Wednesday, August 22, 2007

Arctic Resources Belong to Canada: US

Story here. h/t: nationalnewswatch.com

OTTAWA -- The United States recognizes Canada's claim to resource rights in the Northwest Passage, the U.S. ambassador to Canada David Wilkins said Wednesday.

At the same time, Wilkins reiterated the U.S. insistence -- stated by President George Bush on Tuesday -- that Canada does not have exclusive shipping or navigational rights through the passage, which the U.S. considers an international waterway.

That does not mean, said Wilkins, that Canada doesn't have sovereignty over both the Arctic archipelago surrounding the Passage and the resources in the sea and beneath it.

(...)

Wilkins also said he had no problems if Canada militarized its Arctic islands.


See, "Liberals" and other left-wing political parties? When you don't say nasty, unfair things about our best friend America and her President, they will reward us by being reasonable and backing us up on stuff for which we could use backing. (Saying nice things instead about Hugo Chavez, Fidel Castro, Hu Jintao, Vlad Putin, etc., like you self-labelled "progressives" do, will only get Canada so far!)

Apparently our leaders this week at their summit were discussing substantial issues that really matter. Where's the evidence that they're planning a "North American Union"? If there ever was some secretive shared desire to move towards that sort of thing, perhaps now there isn't any longer, thanks to the widespread, multi-ideological opposition thereto by the people.

I welcome America's reasoned approach to the question of Arctic sovereignty. I have no problem with American vessels sailing through Canadian waters at all, as long as said vessels aren't up to anything illegal and pose no threat whatsoever to my country's security or sovereignty.

And America's recognition of Canada's Arctic sovereignty bolsters our claim with respect to Russia's and Denmark's competing claims.
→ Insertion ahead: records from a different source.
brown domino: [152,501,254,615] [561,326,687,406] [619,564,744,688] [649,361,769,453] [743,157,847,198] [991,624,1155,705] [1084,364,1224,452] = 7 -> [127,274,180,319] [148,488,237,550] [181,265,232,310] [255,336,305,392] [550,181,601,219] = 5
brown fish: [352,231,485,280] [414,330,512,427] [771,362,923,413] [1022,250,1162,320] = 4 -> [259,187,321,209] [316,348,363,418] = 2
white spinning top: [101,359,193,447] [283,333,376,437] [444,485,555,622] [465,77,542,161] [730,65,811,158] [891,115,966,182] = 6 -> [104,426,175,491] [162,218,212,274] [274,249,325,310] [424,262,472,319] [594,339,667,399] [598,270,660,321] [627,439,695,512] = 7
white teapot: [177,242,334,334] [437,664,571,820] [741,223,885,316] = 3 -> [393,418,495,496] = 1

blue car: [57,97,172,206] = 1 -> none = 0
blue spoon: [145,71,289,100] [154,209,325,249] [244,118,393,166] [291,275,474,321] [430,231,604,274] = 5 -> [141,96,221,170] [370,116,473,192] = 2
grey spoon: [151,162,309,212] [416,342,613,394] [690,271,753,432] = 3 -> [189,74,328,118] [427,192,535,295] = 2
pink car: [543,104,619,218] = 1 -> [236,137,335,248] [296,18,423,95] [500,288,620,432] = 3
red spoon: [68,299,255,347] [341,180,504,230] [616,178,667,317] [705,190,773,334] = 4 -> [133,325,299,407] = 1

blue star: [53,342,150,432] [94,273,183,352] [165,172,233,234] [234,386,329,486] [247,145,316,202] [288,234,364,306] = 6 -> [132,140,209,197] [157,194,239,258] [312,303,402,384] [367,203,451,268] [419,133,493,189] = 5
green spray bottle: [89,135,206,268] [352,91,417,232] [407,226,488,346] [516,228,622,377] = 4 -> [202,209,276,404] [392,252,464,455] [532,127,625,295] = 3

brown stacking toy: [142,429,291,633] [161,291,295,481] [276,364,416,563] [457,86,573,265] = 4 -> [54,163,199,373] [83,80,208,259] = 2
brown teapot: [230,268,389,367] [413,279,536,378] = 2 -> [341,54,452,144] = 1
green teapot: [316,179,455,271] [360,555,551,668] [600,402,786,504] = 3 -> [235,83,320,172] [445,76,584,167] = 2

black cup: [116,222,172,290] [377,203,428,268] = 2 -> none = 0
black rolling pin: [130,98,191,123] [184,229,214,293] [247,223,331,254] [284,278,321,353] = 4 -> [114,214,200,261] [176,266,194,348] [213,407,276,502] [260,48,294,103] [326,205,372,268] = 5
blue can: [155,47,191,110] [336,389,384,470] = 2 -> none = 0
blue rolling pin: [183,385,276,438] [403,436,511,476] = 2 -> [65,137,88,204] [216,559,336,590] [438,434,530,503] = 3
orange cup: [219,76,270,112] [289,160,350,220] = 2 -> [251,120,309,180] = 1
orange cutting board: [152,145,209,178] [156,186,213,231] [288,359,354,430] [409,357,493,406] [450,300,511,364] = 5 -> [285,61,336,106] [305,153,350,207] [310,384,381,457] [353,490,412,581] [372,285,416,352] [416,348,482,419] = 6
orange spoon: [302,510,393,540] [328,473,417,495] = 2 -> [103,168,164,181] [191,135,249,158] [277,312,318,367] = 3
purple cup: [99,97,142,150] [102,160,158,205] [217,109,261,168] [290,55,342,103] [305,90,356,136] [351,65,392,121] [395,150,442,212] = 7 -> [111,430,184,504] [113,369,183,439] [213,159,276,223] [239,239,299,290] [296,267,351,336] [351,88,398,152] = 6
After all, Canada has been (and still is) using and operating in the Arctic region, certainly within her indisputable borders (which extend quite far up and wide in the North), for as long as she has existed as a sovereign nation. I know this, as my father, as a young man in the Canadian Coast Guard, was once stationed in the North as a radio shack operator as part of a joint US-Canada operation shortly following World War II (I still marvel at the pics he took of ex-WWII Mosquitoes he saw when he was there). Plus, one of my brothers, while in the Canadian Air Force, was once stationed very close to the North Pole at Canadian Forces Base Alert, on Ellesmere Island, which, at least then, was the 'northernmost station in the world'.

So make no mistake: that which is Canadian territory is Canadian territory, period.